With construction workers for the new park in attendance, and the construction site in view just over their shoulders, team and Anheuser-Busch officials revealed what many fans in St. Louis had been hoping.

"It just wouldn't be Cardinals baseball without Busch Stadium," said the team's principal owner, William O. DeWitt Jr.

"From the beginning of this process," said Cardinals president Mark Lamping, "the name that we certainly hoped to be able to deliver to our fans was Busch Stadium. During Anheuser-Busch's consideration of this opportunity, we did talk to a number of companies both local and outside St. Louis, but none of them in the detail that we did with Anheuser-Busch."

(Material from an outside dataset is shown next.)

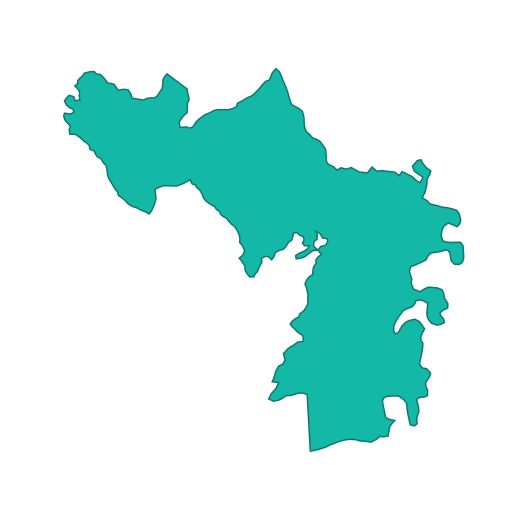 Entre-Ijuís, Rio Grande do Sul, Brazil, rotated 96°
{"feature_id": "56859067B25035213564080", "entity_name": "Entre-Ijuís", "entity_type": "district", "adm_level": 2, "iso_a3": "BRA", "parent_name": "Brazil", "parent_adm1": "Rio Grande do Sul", "projection": "albers", "projection_center": [-54.301, -28.49], "detail": "fine", "context": "isolated", "style": "filled", "palette": "teal", "viewbox_px": 512, "rotation_deg": 96, "n_neighbors": 0, "source": "geoboundaries", "source_scale": "gbopen_adm2", "svg_char_len": 5695}
<svg xmlns="http://www.w3.org/2000/svg" viewBox="0 0 512 512"><g transform="rotate(96 256 256)"><path d="M394.2,77.8L389.8,78.4L386.6,79.6L381.8,81.3L379.4,78.5L378.9,74.6L377.0,70.9L371.8,71.2L367.7,73.5L364.3,74.0L361.3,72.5L357.4,70.6L354.3,70.1L350.2,74.5L350.0,78.9L346.5,82.1L334.8,81.0L329.3,80.7L325.5,80.9L322.8,82.9L319.6,83.8L315.7,82.7L310.9,80.7L304.2,86.5L302.3,91.4L304.2,97.0L306.6,100.5L310.2,103.4L313.1,104.7L317.5,106.5L318.8,109.8L316.0,111.2L313.0,111.6L308.7,111.0L301.9,108.0L294.9,103.8L292.5,100.2L290.3,95.4L287.1,93.2L283.5,92.1L282.6,88.3L283.1,84.6L285.1,80.2L294.6,80.2L298.2,79.4L301.2,77.8L304.6,74.3L305.8,68.8L304.6,64.8L302.4,61.7L299.1,62.8L296.4,65.7L293.5,67.2L290.3,64.3L287.6,59.9L283.1,60.3L278.3,64.1L274.0,65.3L270.1,67.4L268.8,72.1L268.8,77.6L269.1,81.4L270.9,84.8L274.4,89.2L272.5,95.8L268.6,98.1L265.6,98.9L262.4,98.7L259.0,100.3L255.2,101.9L250.2,100.9L248.9,97.8L246.9,94.3L244.3,89.9L242.0,86.5L238.4,85.2L234.7,82.3L233.4,77.2L232.1,72.4L230.4,69.2L230.2,65.7L232.9,63.4L236.1,62.6L240.1,61.5L243.4,57.9L243.2,53.1L240.9,50.2L237.4,49.3L233.7,49.5L229.9,50.2L224.4,51.1L220.9,54.1L221.4,57.7L222.1,63.3L222.3,67.6L221.4,71.9L216.6,73.9L212.1,73.9L207.1,72.6L203.1,68.3L204.4,63.3L205.8,59.1L202.5,56.6L198.3,56.2L193.0,58.3L189.8,60.9L188.7,65.4L188.0,71.1L188.0,76.1L187.0,80.9L186.1,88.2L183.0,91.9L180.7,96.9L174.9,94.5L171.2,94.0L166.7,93.6L161.6,93.9L157.1,91.8L153.1,91.1L150.6,95.6L146.3,100.0L143.0,102.0L144.3,105.6L150.4,109.8L155.2,107.3L160.2,98.2L165.8,100.3L164.8,103.6L160.6,109.3L156.8,119.5L161.0,122.0L158.0,126.9L158.1,131.6L157.9,139.8L159.1,144.6L155.4,149.8L161.9,154.1L161.6,158.6L161.8,161.9L158.1,170.5L160.2,175.2L159.4,180.8L162.1,184.3L159.1,188.3L157.2,193.9L154.5,195.9L150.1,196.4L142.3,198.1L135.1,204.5L133.5,208.5L132.7,212.0L129.5,215.4L126.8,219.2L122.8,221.1L117.7,222.2L113.5,222.7L107.4,224.9L104.7,228.8L103.3,232.6L101.7,236.4L97.8,238.4L94.3,239.8L90.0,241.5L85.8,243.5L82.8,245.1L78.6,247.4L73.6,250.1L70.4,251.9L67.6,255.8L72.3,259.0L76.4,260.1L79.7,261.2L81.2,264.6L83.7,266.5L86.8,268.7L89.4,270.3L92.8,273.0L96.8,276.4L99.6,281.4L103.0,285.6L105.9,290.3L109.6,291.0L111.8,294.7L113.3,298.5L114.0,303.6L114.5,309.3L115.8,313.2L118.5,317.0L120.8,321.5L123.5,324.4L126.2,327.4L129.5,329.9L133.9,332.0L135.8,335.4L134.9,338.8L136.2,344.9L131.2,346.5L126.6,344.3L123.6,342.3L120.6,339.4L115.8,339.9L111.6,340.1L107.1,338.9L103.4,340.1L100.0,341.3L97.2,341.9L84.2,363.5L87.1,365.5L90.6,367.0L95.1,366.6L99.1,366.8L107.4,371.1L109.5,373.8L109.8,377.7L110.8,381.3L112.7,384.0L112.3,390.6L112.0,395.8L108.2,397.2L104.0,400.7L104.1,405.6L105.7,410.3L102.8,412.8L100.1,415.0L99.5,418.3L99.5,421.6L97.1,423.7L94.2,426.5L91.7,430.0L91.7,433.6L89.5,436.1L90.2,440.7L92.2,446.1L95.2,447.3L97.4,449.6L100.1,451.6L103.1,451.4L105.9,453.9L108.3,450.8L111.3,448.5L115.3,448.5L119.3,447.4L120.4,452.3L116.6,453.9L115.7,458.7L119.0,461.2L121.9,462.7L125.6,460.3L128.0,457.0L129.1,453.2L132.0,452.3L134.2,455.2L134.0,461.4L137.4,461.8L140.9,460.1L143.9,457.0L146.2,454.1L149.8,455.0L154.4,453.8L153.8,448.4L156.7,443.2L159.5,439.6L161.3,436.1L163.6,433.3L167.2,432.4L168.5,427.9L171.7,426.1L174.0,424.0L175.4,420.4L179.1,417.7L182.2,414.2L187.0,412.9L190.6,412.2L194.5,410.4L199.3,406.7L203.7,403.4L206.7,400.4L210.2,399.2L211.8,396.0L213.9,392.7L217.4,388.7L219.7,384.1L220.5,379.5L222.3,375.4L223.6,370.7L225.4,366.7L221.8,364.5L214.8,362.3L209.3,361.4L204.6,362.5L200.2,363.4L197.7,359.4L195.7,355.1L195.3,350.3L195.0,346.1L194.7,342.1L193.1,339.0L191.2,335.3L189.1,332.4L187.0,329.7L191.0,327.0L191.6,323.7L194.2,322.1L196.1,319.0L199.6,316.4L203.5,314.4L206.8,311.3L209.2,306.9L211.4,301.9L214.0,300.2L215.5,296.9L218.2,295.5L220.3,292.6L221.4,289.5L223.6,287.3L226.7,284.0L228.9,280.4L231.1,278.4L233.7,276.7L237.2,274.7L241.2,273.7L244.3,273.6L247.0,270.7L251.3,268.0L255.0,268.5L257.7,270.2L259.9,272.5L262.9,269.4L267.3,265.9L271.3,265.3L274.3,263.3L277.5,260.0L276.9,255.9L273.8,254.9L271.3,252.9L267.2,251.8L261.7,249.6L257.7,250.3L255.5,246.9L255.3,243.5L258.1,240.1L254.7,238.0L250.5,237.2L247.8,233.0L246.5,229.6L243.7,227.4L238.8,225.0L236.5,222.1L232.6,221.4L229.5,221.2L228.4,217.9L231.0,214.3L231.6,211.0L234.9,209.9L238.2,211.2L240.7,209.0L240.2,204.3L243.3,205.2L246.2,208.8L249.3,214.1L251.5,216.6L254.7,215.7L253.5,211.4L251.5,207.2L248.6,204.4L244.8,200.2L243.7,195.1L247.5,191.2L250.5,194.2L253.7,196.1L256.9,195.4L260.9,197.6L264.7,197.9L268.4,197.7L271.6,201.3L275.0,203.2L278.5,204.4L281.8,202.8L285.3,201.4L289.8,200.1L293.7,200.1L297.6,199.3L301.6,200.6L305.6,202.8L308.9,206.4L312.0,207.0L314.4,210.4L317.1,213.3L320.1,214.9L322.6,212.5L324.6,209.8L327.7,206.1L330.1,201.2L335.9,199.8L337.3,205.6L340.7,209.2L342.5,211.8L345.1,214.7L350.2,218.4L356.5,216.3L360.6,218.0L363.2,222.0L368.3,224.2L372.5,224.9L376.2,225.7L379.4,226.7L379.4,220.2L385.5,222.2L391.3,226.4L396.8,228.5L398.6,223.5L397.0,218.4L395.1,215.3L391.7,211.3L391.2,207.5L390.1,204.4L387.9,199.4L387.5,194.5L388.5,190.6L444.4,181.6L443.3,177.9L442.0,174.0L440.6,170.8L438.7,166.6L436.0,162.4L433.9,158.0L432.3,155.1L430.8,151.8L429.6,148.1L428.5,143.8L428.2,138.0L429.1,133.2L428.8,127.6L429.1,122.3L425.8,117.2L422.4,113.8L422.5,110.3L421.3,105.9L416.8,105.5L412.0,105.3L407.9,103.0L405.1,100.8L404.8,104.1L404.3,107.4L402.9,110.3L397.1,112.0L392.1,113.7L387.0,115.1L383.7,114.1L381.9,111.1L380.9,105.1L380.3,99.5L383.3,94.2L386.4,91.0L396.0,88.8L407.8,85.0L408.4,80.6L406.0,78.2L400.0,79.3L394.2,77.8ZM243.7,195.1L240.2,199.7L235.8,199.9L232.9,197.0L228.7,197.3L225.2,198.8L227.4,194.3L231.1,191.7L231.4,186.8L234.7,186.2L238.2,188.3L239.8,192.7L243.7,195.1Z" fill="#14b8a6" stroke="#0f766e" stroke-width="1.5"/></g></svg>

The Cardinals have played at the current Busch Stadium since it opened in 1966. From 1953-1966, the ballpark previously known as Sportsman's Park was called Busch Stadium, after the brewery purchased the ballclub and the stadium.

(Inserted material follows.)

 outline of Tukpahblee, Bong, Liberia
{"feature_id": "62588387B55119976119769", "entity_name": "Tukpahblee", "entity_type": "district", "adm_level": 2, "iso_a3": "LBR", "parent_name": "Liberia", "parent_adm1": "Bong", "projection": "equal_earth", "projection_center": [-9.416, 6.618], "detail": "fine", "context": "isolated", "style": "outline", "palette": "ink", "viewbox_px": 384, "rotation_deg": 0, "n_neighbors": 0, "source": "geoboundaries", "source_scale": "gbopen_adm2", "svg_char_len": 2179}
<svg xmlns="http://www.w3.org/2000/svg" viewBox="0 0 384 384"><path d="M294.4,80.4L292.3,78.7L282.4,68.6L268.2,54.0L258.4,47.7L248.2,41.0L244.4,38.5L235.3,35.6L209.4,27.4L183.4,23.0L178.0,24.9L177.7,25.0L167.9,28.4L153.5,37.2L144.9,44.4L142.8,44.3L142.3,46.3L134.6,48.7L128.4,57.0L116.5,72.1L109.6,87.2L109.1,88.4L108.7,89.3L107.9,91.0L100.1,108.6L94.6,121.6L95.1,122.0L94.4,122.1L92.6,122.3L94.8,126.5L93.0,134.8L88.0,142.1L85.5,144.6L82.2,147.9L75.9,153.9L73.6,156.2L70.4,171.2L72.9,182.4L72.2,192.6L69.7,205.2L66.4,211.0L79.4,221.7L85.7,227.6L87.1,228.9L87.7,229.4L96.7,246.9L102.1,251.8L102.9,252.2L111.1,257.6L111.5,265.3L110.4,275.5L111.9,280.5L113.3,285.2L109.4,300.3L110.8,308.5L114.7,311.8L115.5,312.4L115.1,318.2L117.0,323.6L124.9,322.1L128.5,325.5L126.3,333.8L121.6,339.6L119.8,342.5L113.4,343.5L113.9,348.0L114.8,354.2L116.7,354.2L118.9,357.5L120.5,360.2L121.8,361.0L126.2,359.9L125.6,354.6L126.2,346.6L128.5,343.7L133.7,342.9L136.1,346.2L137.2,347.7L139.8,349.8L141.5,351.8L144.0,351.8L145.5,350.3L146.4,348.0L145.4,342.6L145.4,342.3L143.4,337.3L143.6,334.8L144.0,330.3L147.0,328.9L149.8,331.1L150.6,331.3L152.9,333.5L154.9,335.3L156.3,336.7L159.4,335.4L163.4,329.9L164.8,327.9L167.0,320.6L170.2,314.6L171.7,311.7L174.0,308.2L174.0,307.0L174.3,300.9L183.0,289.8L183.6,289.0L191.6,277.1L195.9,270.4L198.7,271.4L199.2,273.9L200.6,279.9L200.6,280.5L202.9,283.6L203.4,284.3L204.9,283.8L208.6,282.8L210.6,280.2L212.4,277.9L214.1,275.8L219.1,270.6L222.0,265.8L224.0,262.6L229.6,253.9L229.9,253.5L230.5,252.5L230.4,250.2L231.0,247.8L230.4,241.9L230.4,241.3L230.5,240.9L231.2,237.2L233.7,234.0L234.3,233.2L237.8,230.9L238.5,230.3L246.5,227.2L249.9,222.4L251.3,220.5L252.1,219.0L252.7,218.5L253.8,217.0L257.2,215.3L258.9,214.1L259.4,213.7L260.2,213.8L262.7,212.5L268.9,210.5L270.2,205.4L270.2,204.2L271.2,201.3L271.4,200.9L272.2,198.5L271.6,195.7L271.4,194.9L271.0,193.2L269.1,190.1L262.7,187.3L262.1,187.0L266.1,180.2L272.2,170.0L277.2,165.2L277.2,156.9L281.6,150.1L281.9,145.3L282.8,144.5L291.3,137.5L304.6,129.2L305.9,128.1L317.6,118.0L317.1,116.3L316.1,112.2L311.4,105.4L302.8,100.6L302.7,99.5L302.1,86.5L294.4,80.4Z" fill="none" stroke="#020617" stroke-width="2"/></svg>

DeWitt called Anheuser-Busch a "great and admired company and corporate citizen," and he and Lamping both emphasized that the team had hoped to keep the Busch Stadium name. He presented Tony Ponturo, Anheuser-Busch's vice president of global media and sports marketing, with a print from the team featuring images of all three stadiums to carry the name.

The duration and magnitude of the relationship between the team and Anheuser-Busch is highlighted by this fact: The Cardinals had five Hall of Famers in attendance at the news conference, and every one of them played in at least one iteration of Busch Stadium.

"It's been such a part of all of our lives here in St. Louis for so long that it's only right," said Ozzie Smith, who was joined by fellow Cooperstown enshrinees Bob Gibson, Lou Brock, Stan Musial and Red Schoendienst. "I told Tony Ponturo that to even talk about putting some other name on this stadium would be sacrilegious."

Other Cardinals luminaries present included general manager Walt Jocketty, manager Tony La Russa, All-Stars Scott Rolen and Albert Pujols and former manager Whitey Herzog.

"I just can't see this stadium being called anything else but Busch Stadium," said Herzog, who skippered St. Louis to its last world championship, in 1982. "I don't go back to Stan the Man and Red and everybody, but I did play in Sportsman's Park and I really was hoping this was what the name would be."

In addition to announcing the name, the club revealed how the facades of the new park will look. Over each of the four main entrances will hang a large sign with "BUSCH STADIUM" in block letters and "HOME FIELD OF THE ST. LOUIS CARDINALS" in smaller letters underneath.

"Busch Stadium" signs will appear throughout the park, as of course will prominent advertising for Anheuser-Busch's two main brands, Budweiser and Bud Light. The corporation will continue to hold exclusive alcohol beverage sponsorship rights on Cardinals television and radio broadcasts, as well as rights to use the team's logo, to go along with its presence within the stadium.

"We could not be more proud of this relationship or more excited about the prospects for the future," said Ponturo.

Ponturo said that no serious consideration was ever given to a different name to the park, once discussions became serious. A-B's best-known brands are Budweiser and Bud Light, but the facility was never close to being named after one of those beverages.

"We looked at the tradition and the legacy. When you have something for 50 years that's called Busch Stadium, we felt that it wouldn't be appropriate to do anything other than that."

With a typically hot St. Louis summer sun beating down, A-B made a special gesture to the construction workers who took a brief break to attend the announcement. Ponturo announced that all the workers in attendance would receive a free six-pack of Budweiser, bottled on Wednesday.

Just underscoring, yet again, that the Cardinals and Busch continue to have a beautiful relationship.